Download Command¶
The wpextract download command downloads the content of a site using the REST API.
Command Usage¶
TARGET- The base path of the WordPress installation, e.g. "https://example.org/"
OUT_JSON- Directory to output the downloaded JSON to. It must be an existing empty directory or a non-existent directory which will be created.
- optional arguments
--media-dest- Path to a directory to download media files to, skipped if not supplied
--json-prefix JSON_PREFIX- Prefix to add to output file names, e.g. supplying 20240101-example will output posts to
out_dir/20240101-example-posts.json
skip data
--skip-type [categories|media|pages|posts|tags|users]- Don't download the provided types. All others will be downloaded, default is to download all.
authentication
--proxy PROXY- Proxy server for requests
--auth AUTH- HTTP Basic credentials for requests (format
username:password) --cookies COOKIES- Cookies for requests (format
cookie1=foo; cookie2=bar)
request behaviour
--timeout TIMEOUT- Timeout for request in seconds (default: 30)
--wait WAIT- Time to wait between requests in seconds. Does not affect retries. (default: 0)
--random-wait- Randomly varies the time between requests to between 0.5 and 1.5 times the number of seconds set by --wait
--max-retries MAX_RETRIES- Maximum number of retries before giving up (default: 10)
--backoff-factor BACKOFF_FACTOR- Factor to apply delaying retries. Default will sleep for 0.0, 0.2, 0.4, 0.8,… (default: 0.1)

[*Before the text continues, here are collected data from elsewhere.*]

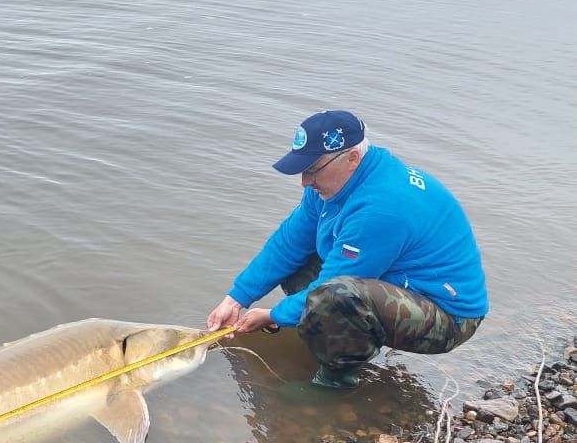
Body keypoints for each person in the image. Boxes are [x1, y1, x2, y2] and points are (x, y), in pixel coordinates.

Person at [206, 109, 488, 389]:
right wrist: (236, 299)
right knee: (300, 265)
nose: (305, 181)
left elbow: (330, 287)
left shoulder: (382, 209)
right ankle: (328, 335)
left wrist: (272, 315)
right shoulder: (335, 186)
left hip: (449, 317)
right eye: (302, 169)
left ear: (352, 158)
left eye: (313, 170)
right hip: (401, 285)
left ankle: (336, 380)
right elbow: (288, 243)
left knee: (335, 297)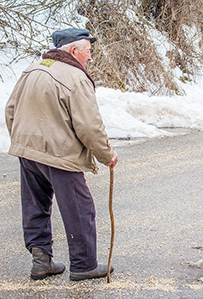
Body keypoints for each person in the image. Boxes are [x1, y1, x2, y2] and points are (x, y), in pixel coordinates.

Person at [5, 28, 118, 281]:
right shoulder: (75, 77)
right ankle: (84, 265)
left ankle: (41, 261)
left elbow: (10, 109)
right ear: (74, 50)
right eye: (88, 52)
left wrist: (23, 141)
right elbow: (89, 126)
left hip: (28, 150)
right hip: (59, 154)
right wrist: (106, 154)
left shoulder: (32, 69)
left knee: (36, 206)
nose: (90, 58)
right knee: (80, 208)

--max-redirects MAX_REDIRECTS- Maximum number of redirects before giving up (default: 20)
--user-agent USER_AGENT- User agent to use for requests. Default is a recent version of Chrome on Linux (see
requestsession.DEFAULT_UA)
logging
--log FILE,-l FILE- File to log to, will suppress stdout.
--verbose,-v- Increase log level to include debug logs
Download Process¶
For each enabled data type (categories, media, pages, posts, tags, users; all by default), the command will use the REST API to download the data. The API is paginated and the command will show a progress bar for each page of data.
Endpoints¶
To produce each file, the following list endpoints are used:
| File Name | Endpoint |
|---|---|
categories.json |
/wp/v2/categories |
comments.json |
/wp/v2/comments |
media.json |
/wp/v2/media |
pages.json |
/wp/v2/pages |
posts.json |
/wp/v2/posts |
tags.json |
/wp/v2/tags |
users.json |
/wp/v2/users |
Bot Protection and Considerate Scraping¶
It's unlikely this will trigger bot protection mechanisms for the following reasons:
- it is accessing intended API endpoints, which are likely to have lower levels of bot protection
- it has been configured to use a browser user agent
The following measures are taken to be considerate to the server:
- a backoff factor is applied to retries
We would also suggest enabling the following options, with consideration for how they will affect the download speed:
--waitto space out requests--random-waitto vary the time between requests to avoid patterns
You may also wish to consider:
- The reputation of the IP used to make requests. IPs in ranges belonging to common VPS providers, e.g. DigitalOcean or AWS, may be more likely to be rate limited.
--user-agentto set a custom user agent. The default is a recent version of Chrome on Linux, but this may become outdated. If using authentication, this may need to match the user agent of the browser used to log in.
Error Handling¶
If an HTTP error occurs, the command will retry the request up to --max-retries times, with the backoff set by --backoff-factor. If the maximum number of retries is reached, the command will output the error, stop collecting the given data type, and start collecting the following data type. This is because it's presumed that if a given page is non-functional, the following one will be too.
To ensure the integrity of the scrape, it is suggested to check the logs for errors afterwards.
There is currently no mechanism to resume interrupted downloads.